Portnoy and Sokolin were both raised in New York, with Russian-Jewish heritage. They met through a mutual friend and began making wine together in Georgia, a Caucasus nation at the intersection of Europe and Asia.
That experience informs the drinks line-up, which involves a chalked-up wine list filled with left-of-centre drops from Georgia, Spain, France and Italy. And Sokolin can tell you the story of every grape and winemaker.
Moving through, you get the feeling Portnoy has built the kitchen as a window to the restaurant, not the other way around. He plates up four-course tasting menus looking out over the hand-tiled floor.
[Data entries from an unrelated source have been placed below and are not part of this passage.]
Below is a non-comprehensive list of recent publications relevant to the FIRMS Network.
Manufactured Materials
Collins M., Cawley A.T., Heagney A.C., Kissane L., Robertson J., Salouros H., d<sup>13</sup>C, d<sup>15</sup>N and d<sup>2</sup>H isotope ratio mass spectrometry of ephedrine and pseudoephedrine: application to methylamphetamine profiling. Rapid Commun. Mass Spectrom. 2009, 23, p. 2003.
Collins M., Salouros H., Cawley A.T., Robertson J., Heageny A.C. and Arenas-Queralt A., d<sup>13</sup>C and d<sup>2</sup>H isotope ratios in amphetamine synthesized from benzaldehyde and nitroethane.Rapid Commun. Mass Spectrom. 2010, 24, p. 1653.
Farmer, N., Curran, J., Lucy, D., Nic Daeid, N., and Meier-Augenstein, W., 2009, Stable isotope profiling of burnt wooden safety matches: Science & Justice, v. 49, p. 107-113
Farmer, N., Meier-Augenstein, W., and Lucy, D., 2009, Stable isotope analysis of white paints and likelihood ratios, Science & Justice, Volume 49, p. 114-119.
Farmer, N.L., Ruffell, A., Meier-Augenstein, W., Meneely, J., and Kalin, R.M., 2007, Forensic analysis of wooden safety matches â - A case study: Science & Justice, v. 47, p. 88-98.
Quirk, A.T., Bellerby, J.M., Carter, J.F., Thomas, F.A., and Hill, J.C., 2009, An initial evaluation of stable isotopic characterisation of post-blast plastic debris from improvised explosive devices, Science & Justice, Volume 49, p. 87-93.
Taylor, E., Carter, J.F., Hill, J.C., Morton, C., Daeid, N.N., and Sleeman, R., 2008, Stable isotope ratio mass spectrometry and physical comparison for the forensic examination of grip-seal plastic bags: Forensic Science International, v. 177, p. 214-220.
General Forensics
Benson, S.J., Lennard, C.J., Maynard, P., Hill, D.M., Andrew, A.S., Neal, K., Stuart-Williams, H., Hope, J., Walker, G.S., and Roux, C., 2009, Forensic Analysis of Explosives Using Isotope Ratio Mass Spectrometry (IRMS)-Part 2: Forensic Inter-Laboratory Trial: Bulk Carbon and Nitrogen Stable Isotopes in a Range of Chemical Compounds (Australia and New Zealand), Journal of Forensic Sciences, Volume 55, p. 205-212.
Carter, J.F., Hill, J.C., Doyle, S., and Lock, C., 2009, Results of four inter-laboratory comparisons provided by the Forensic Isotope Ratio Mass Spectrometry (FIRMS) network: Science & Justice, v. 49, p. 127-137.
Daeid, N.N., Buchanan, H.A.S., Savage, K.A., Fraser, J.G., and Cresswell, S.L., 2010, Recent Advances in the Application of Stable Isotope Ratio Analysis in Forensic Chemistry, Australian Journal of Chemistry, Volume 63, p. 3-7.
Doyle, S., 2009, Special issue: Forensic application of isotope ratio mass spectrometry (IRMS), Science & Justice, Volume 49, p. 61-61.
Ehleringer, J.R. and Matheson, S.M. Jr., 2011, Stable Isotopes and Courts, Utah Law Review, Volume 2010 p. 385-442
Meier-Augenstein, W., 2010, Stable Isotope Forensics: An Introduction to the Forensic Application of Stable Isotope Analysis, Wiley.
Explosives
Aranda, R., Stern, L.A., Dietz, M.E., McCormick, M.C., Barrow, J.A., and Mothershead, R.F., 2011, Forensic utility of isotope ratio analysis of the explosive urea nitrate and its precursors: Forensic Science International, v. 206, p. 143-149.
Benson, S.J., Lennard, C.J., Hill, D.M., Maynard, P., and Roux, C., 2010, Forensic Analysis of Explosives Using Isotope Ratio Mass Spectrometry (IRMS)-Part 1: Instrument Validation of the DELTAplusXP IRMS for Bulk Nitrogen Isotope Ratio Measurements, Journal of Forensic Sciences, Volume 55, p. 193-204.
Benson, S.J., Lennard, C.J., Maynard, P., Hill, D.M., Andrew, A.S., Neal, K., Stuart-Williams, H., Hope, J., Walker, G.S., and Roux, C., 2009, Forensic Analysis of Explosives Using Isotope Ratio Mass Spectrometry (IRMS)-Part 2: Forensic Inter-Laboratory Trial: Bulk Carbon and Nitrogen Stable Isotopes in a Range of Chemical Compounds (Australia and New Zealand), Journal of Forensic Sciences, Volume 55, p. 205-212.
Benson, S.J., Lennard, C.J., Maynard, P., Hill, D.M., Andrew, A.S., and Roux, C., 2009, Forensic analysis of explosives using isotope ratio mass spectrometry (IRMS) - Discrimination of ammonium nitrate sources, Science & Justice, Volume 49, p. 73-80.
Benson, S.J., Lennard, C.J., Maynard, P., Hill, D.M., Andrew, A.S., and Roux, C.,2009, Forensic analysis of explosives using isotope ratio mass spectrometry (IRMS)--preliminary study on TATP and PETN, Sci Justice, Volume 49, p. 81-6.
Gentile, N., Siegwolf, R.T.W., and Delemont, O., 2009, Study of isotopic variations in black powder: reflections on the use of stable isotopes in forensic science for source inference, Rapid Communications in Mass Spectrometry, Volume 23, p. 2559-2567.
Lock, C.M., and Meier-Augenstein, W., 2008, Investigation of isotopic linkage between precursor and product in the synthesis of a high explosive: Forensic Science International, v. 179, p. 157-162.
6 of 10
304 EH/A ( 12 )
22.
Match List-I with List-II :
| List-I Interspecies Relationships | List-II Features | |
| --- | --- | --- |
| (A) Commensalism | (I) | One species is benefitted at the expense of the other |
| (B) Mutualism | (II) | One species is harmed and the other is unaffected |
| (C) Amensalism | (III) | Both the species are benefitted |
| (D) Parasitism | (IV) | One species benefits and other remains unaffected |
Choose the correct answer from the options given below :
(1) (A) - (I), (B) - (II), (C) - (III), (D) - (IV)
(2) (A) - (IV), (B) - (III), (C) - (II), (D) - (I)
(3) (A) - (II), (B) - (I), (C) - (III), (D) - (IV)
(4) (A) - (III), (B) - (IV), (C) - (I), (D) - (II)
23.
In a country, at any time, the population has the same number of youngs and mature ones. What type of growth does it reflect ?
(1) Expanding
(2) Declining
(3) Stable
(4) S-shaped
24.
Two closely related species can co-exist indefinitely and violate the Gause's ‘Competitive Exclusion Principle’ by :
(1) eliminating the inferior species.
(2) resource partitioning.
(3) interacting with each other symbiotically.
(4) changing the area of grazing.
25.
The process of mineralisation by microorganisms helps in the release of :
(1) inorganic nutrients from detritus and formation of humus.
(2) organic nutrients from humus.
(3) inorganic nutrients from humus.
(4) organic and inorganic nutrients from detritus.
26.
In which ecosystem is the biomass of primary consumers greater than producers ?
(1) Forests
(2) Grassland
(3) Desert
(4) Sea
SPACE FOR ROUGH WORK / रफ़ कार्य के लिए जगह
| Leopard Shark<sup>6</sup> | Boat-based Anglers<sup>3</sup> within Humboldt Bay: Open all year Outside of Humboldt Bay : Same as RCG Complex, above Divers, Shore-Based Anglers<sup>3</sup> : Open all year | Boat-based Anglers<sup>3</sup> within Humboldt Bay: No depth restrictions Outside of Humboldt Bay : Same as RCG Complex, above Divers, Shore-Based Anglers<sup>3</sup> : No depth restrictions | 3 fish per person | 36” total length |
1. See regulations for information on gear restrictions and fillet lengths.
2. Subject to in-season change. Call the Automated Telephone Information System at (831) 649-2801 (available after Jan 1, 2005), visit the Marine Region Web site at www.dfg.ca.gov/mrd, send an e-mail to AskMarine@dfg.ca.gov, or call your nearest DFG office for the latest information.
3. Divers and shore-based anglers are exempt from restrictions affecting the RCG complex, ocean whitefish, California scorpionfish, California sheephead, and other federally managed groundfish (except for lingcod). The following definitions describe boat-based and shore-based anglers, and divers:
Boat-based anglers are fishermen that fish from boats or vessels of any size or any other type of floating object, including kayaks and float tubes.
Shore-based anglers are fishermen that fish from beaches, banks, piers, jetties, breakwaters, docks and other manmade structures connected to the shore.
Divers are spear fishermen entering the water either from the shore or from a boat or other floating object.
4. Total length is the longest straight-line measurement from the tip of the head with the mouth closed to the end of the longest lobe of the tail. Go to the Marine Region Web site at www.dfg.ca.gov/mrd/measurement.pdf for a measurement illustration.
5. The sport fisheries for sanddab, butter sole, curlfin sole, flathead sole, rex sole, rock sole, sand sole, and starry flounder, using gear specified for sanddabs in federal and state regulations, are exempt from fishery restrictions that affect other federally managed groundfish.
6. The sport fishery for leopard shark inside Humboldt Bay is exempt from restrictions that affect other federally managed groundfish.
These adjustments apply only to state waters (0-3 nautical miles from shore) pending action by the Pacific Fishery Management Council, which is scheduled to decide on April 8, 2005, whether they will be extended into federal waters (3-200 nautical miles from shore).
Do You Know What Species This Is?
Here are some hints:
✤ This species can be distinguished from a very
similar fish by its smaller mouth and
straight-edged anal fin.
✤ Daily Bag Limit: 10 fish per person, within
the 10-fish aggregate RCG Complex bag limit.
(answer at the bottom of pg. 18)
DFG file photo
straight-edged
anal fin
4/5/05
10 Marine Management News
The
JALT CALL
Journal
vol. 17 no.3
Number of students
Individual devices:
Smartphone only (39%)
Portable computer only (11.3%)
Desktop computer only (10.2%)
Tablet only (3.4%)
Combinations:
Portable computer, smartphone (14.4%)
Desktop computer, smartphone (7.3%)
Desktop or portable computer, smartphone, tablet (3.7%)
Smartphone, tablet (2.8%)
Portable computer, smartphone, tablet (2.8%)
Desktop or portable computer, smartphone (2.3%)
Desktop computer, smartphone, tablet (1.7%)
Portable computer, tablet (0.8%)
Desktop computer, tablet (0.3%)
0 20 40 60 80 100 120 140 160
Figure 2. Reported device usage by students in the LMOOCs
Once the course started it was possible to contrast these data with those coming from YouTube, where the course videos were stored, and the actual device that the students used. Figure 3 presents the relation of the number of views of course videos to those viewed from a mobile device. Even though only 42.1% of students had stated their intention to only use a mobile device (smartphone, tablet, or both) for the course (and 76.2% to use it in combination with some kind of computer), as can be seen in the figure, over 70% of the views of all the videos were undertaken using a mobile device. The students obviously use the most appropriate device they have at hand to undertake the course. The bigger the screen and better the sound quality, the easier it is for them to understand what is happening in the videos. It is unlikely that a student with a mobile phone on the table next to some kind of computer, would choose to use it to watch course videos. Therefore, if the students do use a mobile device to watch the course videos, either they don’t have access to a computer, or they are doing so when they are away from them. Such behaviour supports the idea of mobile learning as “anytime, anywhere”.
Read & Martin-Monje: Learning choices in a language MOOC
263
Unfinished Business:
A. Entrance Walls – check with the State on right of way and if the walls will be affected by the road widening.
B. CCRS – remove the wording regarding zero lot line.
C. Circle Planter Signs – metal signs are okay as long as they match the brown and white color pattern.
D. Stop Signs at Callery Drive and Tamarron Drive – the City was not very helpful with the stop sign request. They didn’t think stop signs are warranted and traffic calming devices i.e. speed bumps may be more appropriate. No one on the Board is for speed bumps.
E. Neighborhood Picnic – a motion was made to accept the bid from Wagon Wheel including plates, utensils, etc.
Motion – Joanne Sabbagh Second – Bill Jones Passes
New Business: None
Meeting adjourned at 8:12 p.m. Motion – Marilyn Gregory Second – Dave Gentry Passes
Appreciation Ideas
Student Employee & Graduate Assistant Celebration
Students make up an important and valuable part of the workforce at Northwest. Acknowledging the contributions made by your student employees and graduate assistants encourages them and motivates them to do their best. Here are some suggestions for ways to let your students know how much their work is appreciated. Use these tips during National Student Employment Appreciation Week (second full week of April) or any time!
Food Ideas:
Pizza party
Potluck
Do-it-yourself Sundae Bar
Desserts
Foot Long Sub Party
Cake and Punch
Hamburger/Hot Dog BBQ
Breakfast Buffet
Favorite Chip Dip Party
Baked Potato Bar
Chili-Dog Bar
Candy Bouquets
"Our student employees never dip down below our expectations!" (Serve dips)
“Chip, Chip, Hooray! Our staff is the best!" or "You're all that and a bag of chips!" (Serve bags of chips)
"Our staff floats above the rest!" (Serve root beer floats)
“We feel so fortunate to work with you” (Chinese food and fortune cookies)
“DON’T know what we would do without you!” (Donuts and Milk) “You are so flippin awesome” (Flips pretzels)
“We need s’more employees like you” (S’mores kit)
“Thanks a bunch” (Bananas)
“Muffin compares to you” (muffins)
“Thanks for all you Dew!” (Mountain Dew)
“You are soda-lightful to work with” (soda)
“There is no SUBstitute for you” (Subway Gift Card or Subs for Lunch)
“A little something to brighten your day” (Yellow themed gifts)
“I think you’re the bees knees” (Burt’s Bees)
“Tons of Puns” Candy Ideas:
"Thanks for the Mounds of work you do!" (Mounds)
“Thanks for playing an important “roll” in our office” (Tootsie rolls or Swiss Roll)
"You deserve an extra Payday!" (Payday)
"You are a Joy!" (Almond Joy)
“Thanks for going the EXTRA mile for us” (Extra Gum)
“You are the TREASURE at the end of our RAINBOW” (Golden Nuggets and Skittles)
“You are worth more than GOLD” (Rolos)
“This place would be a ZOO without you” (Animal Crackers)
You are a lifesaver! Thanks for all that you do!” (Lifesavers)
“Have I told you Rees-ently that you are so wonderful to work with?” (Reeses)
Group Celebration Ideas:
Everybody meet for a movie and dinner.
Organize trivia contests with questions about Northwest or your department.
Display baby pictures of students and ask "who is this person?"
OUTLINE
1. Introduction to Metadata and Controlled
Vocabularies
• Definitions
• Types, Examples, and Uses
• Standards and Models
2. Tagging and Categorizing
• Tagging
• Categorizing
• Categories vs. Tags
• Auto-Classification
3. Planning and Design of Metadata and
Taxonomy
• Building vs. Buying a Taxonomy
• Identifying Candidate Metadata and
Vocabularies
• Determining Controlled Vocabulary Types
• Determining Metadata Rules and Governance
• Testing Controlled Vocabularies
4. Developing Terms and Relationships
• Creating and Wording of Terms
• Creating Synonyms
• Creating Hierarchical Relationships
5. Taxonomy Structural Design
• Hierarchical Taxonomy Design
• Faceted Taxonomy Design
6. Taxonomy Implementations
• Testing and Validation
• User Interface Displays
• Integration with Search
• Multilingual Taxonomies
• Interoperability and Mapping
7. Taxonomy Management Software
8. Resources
There’s a raised communal table that extends to the service counter, with spots for two scattered around the edges.
The menu leans on the bakery for the first course; a selection of breads, the menu reads, comes with “various fats, dairy and preserved vegetables”. Think dill-pickled cucumbers with beetroot and house brinza (a fresh, salty sheep’s milk cheese). Mackerel stands in for pickled herring in the selyodka, which is dressed with padrón peppers and preserved blood lime), it’s served with a Georgian cornbread called mchadi.
The star of the main course is coulibiac, a flaky puff-pastry pie with salmon, hard-boiled egg, tarragon and a mustardy sauce. For dessert, Portnoy cuts and plates thick wedges of both his lofty 10-layered medovik (Russian honey cake) and makovy (poppy seed and fig torte).